● About this task
Among the lines below, a stretch begins at the one with "middle mcp: (796, 597)" and ends at the one with "thumb mcp: (559, 291)". Repeat that stretch exactly, ends included.

++++ Exercise data

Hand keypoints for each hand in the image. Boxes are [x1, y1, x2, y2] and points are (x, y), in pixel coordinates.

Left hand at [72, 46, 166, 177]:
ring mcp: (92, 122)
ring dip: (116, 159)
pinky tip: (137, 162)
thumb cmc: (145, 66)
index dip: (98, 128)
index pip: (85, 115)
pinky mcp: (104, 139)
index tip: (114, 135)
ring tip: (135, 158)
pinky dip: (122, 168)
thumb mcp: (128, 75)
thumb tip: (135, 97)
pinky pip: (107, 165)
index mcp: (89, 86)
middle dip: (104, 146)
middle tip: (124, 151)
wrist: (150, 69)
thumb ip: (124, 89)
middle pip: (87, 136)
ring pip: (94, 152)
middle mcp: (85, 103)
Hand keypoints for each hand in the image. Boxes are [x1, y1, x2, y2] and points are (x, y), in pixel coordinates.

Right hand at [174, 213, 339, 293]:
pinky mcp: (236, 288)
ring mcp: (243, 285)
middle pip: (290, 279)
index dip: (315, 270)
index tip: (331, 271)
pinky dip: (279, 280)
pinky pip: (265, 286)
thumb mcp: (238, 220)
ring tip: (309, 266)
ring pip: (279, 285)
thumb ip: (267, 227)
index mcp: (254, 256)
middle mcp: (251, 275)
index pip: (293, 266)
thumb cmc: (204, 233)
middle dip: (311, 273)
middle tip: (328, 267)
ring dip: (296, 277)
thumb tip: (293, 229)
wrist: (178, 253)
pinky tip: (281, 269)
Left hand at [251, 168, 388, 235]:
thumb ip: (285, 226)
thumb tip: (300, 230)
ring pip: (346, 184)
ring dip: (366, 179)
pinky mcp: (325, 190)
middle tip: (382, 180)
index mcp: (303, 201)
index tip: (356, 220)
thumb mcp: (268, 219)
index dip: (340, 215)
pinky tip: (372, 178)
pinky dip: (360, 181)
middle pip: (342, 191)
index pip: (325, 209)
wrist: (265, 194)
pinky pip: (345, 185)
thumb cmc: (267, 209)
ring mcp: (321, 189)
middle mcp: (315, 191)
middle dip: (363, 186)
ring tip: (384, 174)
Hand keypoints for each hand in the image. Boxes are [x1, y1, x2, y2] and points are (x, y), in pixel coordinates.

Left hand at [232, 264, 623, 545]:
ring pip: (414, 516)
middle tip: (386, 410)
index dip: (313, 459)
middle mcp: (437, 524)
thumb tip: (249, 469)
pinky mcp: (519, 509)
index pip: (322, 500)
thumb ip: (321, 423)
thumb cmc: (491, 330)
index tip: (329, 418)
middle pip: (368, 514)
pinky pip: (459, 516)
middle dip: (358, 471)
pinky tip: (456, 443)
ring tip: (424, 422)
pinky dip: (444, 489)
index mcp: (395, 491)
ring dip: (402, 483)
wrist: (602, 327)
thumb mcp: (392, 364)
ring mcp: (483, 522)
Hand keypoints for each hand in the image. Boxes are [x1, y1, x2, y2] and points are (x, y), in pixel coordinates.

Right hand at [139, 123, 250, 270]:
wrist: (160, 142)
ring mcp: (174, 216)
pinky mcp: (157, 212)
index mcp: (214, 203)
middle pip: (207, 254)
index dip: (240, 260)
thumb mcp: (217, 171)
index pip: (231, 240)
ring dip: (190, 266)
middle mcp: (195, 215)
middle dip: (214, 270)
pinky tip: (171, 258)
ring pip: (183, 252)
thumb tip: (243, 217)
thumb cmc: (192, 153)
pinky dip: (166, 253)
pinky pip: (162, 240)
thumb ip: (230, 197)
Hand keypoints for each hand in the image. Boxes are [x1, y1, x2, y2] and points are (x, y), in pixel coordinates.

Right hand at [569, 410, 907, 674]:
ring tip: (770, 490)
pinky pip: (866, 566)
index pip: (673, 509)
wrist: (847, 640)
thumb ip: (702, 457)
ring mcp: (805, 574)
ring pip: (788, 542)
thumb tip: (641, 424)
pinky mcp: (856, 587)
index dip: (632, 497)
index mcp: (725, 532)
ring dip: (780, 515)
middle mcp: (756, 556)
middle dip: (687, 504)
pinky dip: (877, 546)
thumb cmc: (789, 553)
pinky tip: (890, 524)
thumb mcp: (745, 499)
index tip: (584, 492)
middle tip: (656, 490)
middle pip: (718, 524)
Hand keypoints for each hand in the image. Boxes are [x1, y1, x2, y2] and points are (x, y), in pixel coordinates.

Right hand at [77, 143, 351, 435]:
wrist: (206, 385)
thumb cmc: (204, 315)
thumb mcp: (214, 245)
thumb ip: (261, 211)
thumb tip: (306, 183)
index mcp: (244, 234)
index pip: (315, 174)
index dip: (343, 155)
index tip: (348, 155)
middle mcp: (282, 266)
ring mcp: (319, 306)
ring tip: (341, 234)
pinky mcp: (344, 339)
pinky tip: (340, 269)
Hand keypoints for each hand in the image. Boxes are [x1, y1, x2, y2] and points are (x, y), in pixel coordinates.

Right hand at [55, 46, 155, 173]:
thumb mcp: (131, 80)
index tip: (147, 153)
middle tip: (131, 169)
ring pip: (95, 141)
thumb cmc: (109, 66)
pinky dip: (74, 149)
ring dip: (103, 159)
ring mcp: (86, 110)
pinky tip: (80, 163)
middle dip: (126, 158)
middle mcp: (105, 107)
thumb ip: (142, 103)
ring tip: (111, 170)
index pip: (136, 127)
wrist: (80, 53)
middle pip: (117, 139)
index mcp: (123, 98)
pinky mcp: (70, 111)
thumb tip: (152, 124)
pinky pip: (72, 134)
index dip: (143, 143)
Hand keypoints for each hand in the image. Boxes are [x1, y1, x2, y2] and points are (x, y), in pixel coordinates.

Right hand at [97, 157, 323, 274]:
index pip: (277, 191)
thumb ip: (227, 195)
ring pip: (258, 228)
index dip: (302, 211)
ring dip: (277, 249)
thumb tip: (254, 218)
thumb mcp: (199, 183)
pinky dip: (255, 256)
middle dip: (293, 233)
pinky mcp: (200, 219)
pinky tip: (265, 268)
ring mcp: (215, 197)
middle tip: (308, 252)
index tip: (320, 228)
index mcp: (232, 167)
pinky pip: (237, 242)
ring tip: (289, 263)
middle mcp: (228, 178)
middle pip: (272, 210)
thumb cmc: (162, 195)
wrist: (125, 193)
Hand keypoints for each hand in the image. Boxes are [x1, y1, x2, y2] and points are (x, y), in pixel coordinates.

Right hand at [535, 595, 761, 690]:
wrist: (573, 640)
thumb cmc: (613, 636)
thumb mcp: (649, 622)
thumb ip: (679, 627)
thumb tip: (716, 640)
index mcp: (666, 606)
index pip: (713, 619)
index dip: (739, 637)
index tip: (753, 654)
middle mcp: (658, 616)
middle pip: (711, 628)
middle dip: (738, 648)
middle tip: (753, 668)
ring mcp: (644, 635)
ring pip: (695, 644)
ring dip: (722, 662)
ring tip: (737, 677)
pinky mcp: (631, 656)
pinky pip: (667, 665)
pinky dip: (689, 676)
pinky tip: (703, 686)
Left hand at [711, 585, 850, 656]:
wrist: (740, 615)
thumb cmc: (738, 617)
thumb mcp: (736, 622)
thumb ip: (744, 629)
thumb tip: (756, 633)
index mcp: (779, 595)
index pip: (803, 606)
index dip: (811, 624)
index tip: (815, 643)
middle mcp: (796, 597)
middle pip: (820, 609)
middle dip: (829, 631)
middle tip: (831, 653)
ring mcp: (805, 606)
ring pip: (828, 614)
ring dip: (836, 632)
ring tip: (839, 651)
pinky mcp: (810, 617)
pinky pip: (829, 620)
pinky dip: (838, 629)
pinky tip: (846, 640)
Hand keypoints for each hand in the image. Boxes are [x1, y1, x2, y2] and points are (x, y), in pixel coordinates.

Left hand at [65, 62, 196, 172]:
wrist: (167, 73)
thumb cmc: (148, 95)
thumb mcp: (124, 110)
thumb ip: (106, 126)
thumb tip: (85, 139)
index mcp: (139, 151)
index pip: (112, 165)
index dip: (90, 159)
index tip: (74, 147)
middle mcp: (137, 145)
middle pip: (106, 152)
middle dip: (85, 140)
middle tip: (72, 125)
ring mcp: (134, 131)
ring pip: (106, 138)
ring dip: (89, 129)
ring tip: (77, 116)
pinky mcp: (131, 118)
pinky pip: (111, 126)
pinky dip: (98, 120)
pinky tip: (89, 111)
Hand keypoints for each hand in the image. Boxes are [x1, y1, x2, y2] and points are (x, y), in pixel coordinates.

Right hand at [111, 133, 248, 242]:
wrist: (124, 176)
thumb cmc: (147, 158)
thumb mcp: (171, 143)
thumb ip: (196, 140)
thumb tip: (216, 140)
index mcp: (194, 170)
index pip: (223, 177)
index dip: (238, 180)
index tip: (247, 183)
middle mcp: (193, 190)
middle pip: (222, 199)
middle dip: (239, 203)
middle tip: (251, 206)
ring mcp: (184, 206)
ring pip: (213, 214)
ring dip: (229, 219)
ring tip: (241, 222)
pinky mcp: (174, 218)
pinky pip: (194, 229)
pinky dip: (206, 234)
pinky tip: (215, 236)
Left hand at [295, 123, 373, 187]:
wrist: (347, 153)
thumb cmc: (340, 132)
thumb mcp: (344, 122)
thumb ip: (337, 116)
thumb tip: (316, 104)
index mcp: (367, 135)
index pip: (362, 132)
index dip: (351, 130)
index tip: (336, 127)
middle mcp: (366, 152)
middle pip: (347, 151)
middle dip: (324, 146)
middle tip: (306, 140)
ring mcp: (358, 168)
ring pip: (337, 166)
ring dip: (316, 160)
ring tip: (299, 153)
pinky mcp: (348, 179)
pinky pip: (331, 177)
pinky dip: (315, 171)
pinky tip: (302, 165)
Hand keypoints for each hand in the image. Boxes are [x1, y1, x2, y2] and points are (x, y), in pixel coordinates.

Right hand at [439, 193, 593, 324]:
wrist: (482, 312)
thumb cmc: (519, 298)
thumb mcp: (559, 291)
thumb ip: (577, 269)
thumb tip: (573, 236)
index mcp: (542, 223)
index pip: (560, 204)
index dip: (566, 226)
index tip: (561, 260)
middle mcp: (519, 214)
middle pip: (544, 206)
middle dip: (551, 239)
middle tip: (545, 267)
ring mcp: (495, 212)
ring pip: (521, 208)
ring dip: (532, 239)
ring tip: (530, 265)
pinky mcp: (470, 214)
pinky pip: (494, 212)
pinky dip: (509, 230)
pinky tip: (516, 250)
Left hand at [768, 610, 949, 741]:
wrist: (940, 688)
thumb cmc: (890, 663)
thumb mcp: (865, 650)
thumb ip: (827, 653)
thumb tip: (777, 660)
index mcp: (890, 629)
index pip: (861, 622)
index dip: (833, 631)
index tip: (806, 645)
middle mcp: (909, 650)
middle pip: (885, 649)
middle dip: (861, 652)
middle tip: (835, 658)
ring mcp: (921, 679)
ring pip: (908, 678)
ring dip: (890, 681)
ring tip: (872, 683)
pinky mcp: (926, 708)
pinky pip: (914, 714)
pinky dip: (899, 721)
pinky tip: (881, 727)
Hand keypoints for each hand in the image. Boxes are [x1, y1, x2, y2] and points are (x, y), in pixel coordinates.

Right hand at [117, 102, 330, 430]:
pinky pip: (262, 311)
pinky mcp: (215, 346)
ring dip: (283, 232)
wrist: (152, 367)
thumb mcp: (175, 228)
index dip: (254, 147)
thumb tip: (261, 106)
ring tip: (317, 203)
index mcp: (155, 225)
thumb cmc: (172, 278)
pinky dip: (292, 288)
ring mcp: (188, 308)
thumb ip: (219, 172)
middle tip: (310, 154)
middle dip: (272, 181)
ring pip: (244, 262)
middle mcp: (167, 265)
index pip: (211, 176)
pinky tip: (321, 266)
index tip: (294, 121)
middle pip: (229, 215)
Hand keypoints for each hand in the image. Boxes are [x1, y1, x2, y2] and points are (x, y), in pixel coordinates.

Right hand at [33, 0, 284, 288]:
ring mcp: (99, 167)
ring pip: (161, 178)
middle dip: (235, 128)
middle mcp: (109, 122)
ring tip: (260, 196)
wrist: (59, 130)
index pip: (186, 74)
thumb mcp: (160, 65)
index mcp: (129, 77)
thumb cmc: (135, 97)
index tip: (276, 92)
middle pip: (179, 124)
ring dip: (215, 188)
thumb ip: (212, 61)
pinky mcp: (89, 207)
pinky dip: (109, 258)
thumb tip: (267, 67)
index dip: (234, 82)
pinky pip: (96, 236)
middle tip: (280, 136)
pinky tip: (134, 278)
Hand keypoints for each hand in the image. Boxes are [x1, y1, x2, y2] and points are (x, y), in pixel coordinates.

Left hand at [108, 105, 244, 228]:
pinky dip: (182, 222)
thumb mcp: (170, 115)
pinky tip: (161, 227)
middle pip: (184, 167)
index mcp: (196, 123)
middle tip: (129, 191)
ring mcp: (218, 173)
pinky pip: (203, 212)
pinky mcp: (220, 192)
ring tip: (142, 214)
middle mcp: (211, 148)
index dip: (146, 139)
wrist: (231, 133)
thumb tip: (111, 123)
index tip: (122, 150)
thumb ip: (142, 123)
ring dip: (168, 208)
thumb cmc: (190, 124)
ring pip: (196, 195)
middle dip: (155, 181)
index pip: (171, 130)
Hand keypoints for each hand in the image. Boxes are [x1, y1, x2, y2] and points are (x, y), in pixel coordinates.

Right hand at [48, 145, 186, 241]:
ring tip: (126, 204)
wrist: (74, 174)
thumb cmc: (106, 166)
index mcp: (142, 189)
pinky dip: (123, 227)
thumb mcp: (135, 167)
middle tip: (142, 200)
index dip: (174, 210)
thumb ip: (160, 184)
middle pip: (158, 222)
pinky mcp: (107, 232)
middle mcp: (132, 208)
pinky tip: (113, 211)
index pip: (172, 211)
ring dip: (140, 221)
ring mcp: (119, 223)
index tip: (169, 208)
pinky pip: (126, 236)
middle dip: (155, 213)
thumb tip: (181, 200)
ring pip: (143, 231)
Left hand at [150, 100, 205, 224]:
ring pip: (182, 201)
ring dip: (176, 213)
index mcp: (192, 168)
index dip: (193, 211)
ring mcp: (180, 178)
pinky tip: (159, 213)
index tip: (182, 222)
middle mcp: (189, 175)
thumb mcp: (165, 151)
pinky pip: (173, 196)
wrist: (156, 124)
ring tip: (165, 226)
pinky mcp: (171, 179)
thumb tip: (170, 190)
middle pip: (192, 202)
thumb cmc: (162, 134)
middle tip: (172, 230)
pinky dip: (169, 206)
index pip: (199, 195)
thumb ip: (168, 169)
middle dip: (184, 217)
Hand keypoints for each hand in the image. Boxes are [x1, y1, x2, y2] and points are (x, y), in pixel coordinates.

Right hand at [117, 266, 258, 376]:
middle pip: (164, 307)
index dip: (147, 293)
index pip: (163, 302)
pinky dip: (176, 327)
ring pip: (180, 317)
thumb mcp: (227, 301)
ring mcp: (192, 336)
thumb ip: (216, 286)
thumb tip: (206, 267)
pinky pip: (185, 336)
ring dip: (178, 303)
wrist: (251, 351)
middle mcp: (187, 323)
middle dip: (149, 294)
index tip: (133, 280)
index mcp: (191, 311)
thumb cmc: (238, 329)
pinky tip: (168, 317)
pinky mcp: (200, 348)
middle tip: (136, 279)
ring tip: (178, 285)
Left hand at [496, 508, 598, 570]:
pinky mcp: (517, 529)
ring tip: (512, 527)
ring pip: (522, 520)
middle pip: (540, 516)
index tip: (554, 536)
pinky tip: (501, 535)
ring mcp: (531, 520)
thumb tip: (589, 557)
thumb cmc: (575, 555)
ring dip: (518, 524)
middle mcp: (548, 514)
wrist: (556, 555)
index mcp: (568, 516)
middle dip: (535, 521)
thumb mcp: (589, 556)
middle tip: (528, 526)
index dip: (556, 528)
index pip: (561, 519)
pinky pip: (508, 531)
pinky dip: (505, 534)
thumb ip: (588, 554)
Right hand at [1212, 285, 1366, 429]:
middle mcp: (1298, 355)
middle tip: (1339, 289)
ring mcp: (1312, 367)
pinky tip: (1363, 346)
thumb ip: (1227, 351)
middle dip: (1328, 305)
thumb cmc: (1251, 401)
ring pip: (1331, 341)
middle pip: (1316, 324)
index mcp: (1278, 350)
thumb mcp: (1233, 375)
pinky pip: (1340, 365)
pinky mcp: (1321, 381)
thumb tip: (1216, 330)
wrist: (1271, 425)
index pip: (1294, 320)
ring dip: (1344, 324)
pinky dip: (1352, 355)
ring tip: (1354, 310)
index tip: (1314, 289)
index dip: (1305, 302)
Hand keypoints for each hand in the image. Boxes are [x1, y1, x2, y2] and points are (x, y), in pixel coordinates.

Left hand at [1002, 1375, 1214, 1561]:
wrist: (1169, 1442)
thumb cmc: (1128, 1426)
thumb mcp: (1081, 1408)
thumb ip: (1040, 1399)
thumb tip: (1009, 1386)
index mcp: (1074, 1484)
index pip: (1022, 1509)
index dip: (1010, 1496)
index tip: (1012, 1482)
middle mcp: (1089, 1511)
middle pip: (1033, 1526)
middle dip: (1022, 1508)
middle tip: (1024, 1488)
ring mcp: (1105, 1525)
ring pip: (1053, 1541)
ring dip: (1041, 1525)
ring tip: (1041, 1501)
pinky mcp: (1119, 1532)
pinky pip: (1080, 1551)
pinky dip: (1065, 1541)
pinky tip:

++++++++

● Exercise output
middle mcp: (796, 597)
middle pip: (820, 609)
middle dip: (829, 631)
middle tip: (831, 653)
ring mcp: (805, 606)
ring pip: (828, 614)
ring dip: (836, 632)
ring tip: (839, 651)
pinky mcp: (810, 617)
pinky pip: (829, 620)
pinky dip: (838, 629)
pinky tip: (846, 640)
Hand keypoints for each hand in the image. Boxes are [x1, y1, x2, y2] and points are (x, y), in pixel coordinates.

Left hand at [65, 62, 196, 172]:
wrist: (167, 73)
thumb cmc: (148, 95)
thumb mcp: (124, 110)
thumb ip: (106, 126)
thumb tip: (85, 139)
index mcp: (139, 151)
index pip: (112, 165)
index dip: (90, 159)
index tip: (74, 147)
middle mcp: (137, 145)
middle pip: (106, 152)
middle dip: (85, 140)
middle tip: (72, 125)
ring mcp: (134, 131)
ring pip: (106, 138)
ring dip: (89, 129)
ring tip: (77, 116)
pinky mcp: (131, 118)
pinky pip: (111, 126)
pinky dip: (98, 120)
pinky tip: (89, 111)
Hand keypoints for each hand in the image. Boxes are [x1, y1, x2, y2] and points are (x, y), in pixel coordinates.

Right hand at [111, 133, 248, 242]:
wrist: (124, 176)
thumb cmc: (147, 158)
thumb mcp: (171, 143)
thumb ip: (196, 140)
thumb tip: (216, 140)
index mcp: (194, 170)
index pip: (223, 177)
index dip: (238, 180)
index tip: (247, 183)
middle mcp: (193, 190)
middle pip: (222, 199)
middle dip: (239, 203)
middle tip: (251, 206)
ring mcp: (184, 206)
ring pip: (213, 214)
ring dip: (229, 219)
ring tip: (241, 222)
pinky mcp: (174, 218)
pinky pip: (194, 229)
pinky dip: (206, 234)
pinky tip: (215, 236)
Left hand at [295, 123, 373, 187]:
wrist: (347, 153)
thumb cmc: (340, 132)
thumb mcp: (344, 122)
thumb ip: (337, 116)
thumb tip: (316, 104)
index mcp: (367, 135)
index pip: (362, 132)
index dip: (351, 130)
index tip: (336, 127)
middle mcp: (366, 152)
middle pip: (347, 151)
middle dip: (324, 146)
middle tip: (306, 140)
ring mcp: (358, 168)
ring pip: (337, 166)
ring dip: (316, 160)
ring tip: (299, 153)
pinky mcp: (348, 179)
pinky pip: (331, 177)
pinky dip: (315, 171)
pinky tip: (302, 165)
Hand keypoints for each hand in the image. Boxes are [x1, y1, x2, y2] and points are (x, y), in pixel coordinates.

Right hand at [439, 193, 593, 324]:
wrist: (482, 312)
thumb cmc: (519, 298)
thumb mcp: (559, 291)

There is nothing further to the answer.